The Breakfast Table

United States of Europe?

Kathleen

What struck me about your last comments yesterday–which were about two issues that I have, to be honest, not been tracking at all–is how American they are. That is, what we have in both cases are arguably cultural issues–indeed, in both cases largely religious issues, since it is at least partly the Christian prohibition on suicide that makes Kevorkianism such a charged question–but we try to resolve them not by relying on tradition but by appealing to an abstract legal principle. From the point of view of most countries, it would all seem quite unnatural; but it is how America works, and one of the reasons we have managed to unite such a diverse population into a great nation.

All of which gives me a somewhat awkward lead back into the dominant story of the day, and one of its implications. Beyond the human horror of what is going on in Kosovo, the events there also mark a big setback for the attempt of another large, diverse group of people–namely, the Europeans–to try to find something like an American-style unity in diversity.

The drive for European unity has, after all, been one of the major stories of the last decade. You can’t really make sense of the creation of a common currency as an economic plan–the economic case for the euro has always been ambiguous at best, and the first few months of its launch seem to confirm the strength of all of the skeptical arguments; but the euro was supposed to serve as a symbol of a broader political unity and (though no one would admit it) hasten the day when a true United States of Europe might emerge. And on the face of it, European unity seems quite realizable: All of the governments of western Europe are now, praise be, democratic regimes with a strong commitment to civil liberties; they have even converged to broadly similar economic performance (and “cohesed”–I love Eurospeak–to broadly similar levels of development, which is not the same thing). Why shouldn’t they be able to act as a unit?
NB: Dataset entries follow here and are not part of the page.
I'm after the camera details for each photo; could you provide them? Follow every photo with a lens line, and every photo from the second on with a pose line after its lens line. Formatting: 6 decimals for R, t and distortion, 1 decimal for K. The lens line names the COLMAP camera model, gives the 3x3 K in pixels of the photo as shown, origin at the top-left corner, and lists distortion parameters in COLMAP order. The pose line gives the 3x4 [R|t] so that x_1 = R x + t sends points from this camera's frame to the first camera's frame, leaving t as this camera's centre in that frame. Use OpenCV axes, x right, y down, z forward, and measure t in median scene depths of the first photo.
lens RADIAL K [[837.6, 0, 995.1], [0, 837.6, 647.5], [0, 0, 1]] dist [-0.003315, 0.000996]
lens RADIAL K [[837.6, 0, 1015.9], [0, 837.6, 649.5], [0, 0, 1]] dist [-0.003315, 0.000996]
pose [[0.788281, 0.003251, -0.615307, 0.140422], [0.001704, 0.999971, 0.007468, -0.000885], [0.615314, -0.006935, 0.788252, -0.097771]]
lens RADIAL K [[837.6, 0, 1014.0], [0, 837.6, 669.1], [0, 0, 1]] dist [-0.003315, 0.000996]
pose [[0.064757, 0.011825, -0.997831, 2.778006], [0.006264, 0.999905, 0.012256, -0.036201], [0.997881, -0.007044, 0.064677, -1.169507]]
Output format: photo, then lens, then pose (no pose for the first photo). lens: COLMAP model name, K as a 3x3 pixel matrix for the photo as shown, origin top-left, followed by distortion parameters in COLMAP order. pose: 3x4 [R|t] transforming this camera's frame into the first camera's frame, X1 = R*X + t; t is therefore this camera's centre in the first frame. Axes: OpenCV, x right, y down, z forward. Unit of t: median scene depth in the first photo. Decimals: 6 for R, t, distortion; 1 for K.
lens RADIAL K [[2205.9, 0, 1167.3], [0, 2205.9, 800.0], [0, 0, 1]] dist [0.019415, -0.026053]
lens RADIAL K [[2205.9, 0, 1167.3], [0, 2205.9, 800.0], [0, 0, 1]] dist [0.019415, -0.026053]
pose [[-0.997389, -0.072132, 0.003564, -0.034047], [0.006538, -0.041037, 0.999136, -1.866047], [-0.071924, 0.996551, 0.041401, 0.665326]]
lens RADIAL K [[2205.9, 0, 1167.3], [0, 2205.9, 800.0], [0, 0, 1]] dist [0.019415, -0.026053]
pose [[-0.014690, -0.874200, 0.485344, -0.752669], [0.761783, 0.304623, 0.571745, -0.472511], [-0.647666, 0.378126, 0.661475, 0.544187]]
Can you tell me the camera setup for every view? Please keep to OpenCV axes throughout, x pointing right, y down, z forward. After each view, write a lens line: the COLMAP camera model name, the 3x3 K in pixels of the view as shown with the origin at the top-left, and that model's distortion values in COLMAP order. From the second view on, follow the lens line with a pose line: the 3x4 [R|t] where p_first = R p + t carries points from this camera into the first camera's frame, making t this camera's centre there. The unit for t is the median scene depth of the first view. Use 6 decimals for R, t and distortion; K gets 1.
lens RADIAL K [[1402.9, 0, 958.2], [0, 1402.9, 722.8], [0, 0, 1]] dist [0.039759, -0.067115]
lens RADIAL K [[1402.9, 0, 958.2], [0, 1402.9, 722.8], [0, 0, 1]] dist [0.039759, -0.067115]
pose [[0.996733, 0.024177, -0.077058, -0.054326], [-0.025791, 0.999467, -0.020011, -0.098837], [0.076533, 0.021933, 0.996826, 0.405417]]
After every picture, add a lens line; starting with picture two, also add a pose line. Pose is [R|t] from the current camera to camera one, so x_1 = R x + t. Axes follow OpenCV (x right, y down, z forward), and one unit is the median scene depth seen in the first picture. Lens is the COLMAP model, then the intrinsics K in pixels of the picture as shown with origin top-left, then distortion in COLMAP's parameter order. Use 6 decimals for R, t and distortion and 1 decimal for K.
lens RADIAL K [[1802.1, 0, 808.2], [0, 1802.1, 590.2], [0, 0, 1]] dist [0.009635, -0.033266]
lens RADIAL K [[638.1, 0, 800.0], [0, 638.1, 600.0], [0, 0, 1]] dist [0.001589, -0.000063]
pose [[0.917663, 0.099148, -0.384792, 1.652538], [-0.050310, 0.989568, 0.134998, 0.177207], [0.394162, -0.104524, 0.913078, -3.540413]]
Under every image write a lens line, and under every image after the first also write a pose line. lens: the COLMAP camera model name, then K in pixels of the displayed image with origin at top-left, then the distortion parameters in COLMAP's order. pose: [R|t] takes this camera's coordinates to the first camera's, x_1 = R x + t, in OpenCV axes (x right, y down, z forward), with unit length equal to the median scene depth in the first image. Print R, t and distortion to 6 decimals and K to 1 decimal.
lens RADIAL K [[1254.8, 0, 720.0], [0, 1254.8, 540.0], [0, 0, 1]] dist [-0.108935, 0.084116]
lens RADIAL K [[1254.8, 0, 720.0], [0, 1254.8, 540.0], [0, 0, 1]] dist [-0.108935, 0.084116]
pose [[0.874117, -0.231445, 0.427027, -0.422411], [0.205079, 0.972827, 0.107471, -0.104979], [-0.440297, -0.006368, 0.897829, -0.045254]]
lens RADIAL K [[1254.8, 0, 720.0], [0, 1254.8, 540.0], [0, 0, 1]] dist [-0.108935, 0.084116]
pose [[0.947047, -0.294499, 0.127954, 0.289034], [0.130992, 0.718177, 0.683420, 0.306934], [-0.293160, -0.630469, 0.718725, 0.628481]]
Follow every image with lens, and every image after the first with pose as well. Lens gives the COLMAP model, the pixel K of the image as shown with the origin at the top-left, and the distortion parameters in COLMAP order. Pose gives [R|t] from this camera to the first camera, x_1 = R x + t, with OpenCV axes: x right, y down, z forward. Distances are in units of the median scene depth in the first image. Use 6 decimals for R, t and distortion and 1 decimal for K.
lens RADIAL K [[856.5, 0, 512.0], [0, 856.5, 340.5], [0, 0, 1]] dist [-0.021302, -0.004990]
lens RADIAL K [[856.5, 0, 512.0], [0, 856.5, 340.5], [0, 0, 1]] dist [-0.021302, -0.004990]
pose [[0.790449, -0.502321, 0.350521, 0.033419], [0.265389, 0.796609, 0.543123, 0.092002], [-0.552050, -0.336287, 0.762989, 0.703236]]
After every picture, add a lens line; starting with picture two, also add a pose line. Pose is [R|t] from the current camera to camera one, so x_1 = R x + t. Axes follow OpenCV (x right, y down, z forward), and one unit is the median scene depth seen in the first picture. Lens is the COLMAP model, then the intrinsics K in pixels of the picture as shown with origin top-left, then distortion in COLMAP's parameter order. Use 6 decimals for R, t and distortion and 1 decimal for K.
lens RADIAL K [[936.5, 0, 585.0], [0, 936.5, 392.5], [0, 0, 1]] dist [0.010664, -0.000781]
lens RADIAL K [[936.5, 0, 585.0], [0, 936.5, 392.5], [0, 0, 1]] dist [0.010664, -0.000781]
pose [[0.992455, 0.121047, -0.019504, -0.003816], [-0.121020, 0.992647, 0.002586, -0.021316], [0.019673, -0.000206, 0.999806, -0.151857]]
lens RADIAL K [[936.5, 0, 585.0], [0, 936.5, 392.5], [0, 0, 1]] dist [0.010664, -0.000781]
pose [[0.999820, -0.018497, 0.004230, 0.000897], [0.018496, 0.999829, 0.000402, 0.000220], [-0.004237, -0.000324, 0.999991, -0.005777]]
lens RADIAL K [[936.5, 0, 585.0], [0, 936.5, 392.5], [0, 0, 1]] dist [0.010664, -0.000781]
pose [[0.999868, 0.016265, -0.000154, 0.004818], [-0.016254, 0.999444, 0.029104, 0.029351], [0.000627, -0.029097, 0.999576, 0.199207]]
But Europe turns out to be quite unable to police genocidal activities by a small nation a few hundred miles away. And by the way, for the Europeans the issue is not “merely” humanitarian: Sooner or later the Kosovar refugees are going to start trying to make their way into Italy and Germany.

You could point out that the United States does not seem to be particularly able to clean up messes near its borders either–witness Haiti. But the European idea is still a fragile one, which needs practical and/or moral successes to give it substance. Suppose that–as seems all too possible–the Kosovo crisis turns into a European moral debacle, with Germany and Italy willing neither to risk the lives of their soldiers to reclaim Kosovo for its inhabitants nor to accept the refugees. What will that do to the moral authority of Europe?